Puis vient le moment d'entrer en Géorgie où il faut de nouveau attendre que les autorités délivrent des documents de voyage.
"C'est si dur quand il n'y a personne pour vous, quand personne ne vous dit rien", note M. Patsoura.
- "Vivre comme une personne normale"-
Jusqu'à récemment, quand des prisonniers avaient fini leur peine dans les territoires ukrainiens occupés, ils pouvaient essayer de regagner leur pays via un unique point de passage entre la Russie et l'Ukraine, grâce a l'aide de bénévoles.
"Ils sont jetés (...) à la rue dans leur combinaison de prisonnier", explique Olga Romanova, qui supervise l'organisation russe de défense des droits des prisonniers "Rus Sidiachtchaïa" depuis son exil à Berlin.
Le point de passage est fermé depuis que les troupes ukrainiennes ont pénétré en Russie le 6 août.

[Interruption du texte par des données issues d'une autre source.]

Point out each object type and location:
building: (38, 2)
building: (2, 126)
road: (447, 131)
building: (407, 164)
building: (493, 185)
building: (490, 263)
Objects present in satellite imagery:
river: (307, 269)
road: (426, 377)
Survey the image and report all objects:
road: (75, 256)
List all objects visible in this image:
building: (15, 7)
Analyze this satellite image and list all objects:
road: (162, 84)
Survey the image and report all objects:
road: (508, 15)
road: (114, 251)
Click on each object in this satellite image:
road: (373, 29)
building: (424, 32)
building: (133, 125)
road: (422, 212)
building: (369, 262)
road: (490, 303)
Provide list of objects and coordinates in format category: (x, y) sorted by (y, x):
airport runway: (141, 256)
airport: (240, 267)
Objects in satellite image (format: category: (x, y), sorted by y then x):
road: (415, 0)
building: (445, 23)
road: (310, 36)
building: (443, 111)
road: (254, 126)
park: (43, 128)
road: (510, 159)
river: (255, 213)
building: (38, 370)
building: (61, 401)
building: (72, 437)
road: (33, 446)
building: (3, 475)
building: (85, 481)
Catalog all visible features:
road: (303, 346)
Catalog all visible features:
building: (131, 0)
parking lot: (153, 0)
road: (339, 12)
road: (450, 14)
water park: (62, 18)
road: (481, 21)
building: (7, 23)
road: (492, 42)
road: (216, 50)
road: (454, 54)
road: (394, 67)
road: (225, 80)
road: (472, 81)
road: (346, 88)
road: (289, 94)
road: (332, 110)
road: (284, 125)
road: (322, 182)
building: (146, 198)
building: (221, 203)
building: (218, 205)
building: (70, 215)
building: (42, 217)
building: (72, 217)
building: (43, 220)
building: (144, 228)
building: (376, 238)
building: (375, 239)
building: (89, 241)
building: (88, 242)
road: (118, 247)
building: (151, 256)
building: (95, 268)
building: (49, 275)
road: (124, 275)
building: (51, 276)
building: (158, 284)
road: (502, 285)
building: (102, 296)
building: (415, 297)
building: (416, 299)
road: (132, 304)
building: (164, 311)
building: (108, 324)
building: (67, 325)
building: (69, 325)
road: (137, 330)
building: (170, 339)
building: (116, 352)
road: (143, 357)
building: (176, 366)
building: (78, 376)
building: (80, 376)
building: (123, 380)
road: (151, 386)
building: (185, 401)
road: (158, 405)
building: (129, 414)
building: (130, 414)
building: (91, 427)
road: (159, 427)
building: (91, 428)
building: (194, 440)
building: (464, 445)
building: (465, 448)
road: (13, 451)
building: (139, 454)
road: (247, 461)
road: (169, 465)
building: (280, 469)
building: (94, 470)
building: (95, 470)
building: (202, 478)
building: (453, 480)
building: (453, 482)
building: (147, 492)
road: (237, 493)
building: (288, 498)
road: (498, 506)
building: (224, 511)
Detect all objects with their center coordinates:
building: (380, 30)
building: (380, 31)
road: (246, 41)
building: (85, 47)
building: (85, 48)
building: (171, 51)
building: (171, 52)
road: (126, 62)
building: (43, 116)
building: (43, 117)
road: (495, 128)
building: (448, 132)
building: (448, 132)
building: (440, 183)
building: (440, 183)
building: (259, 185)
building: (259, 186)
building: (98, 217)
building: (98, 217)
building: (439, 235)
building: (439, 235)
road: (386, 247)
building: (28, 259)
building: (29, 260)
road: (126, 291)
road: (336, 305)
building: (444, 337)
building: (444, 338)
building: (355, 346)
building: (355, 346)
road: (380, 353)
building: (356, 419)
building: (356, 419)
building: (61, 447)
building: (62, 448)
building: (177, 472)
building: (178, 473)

Après deux ans dans une prison sous contrôle russe à Melitopol, Anna Pritkova est parvenue à retourner en Ukraine en empruntant le couloir humanitaire alors encore ouvert.
"Maintenant, je vais rentrer à la maison pour retrouver mes enfants", a-t-elle confié à l'AFP un beau jour de juin dans la gare de Kiev. "Je vais trouver un travail et vivre comme une personne normale".
Nombreux sont ceux qui espèrent faire de même.
Ioulia, elle, est condamnée à une attente angoissante: Iouri a encore plusieurs années à purger.
"C'est vraiment difficile de toujours se demander ce qu'il vit, d'espérer que tout va bien... S'il est encore en vie, s'ils ne l'ont pas tué".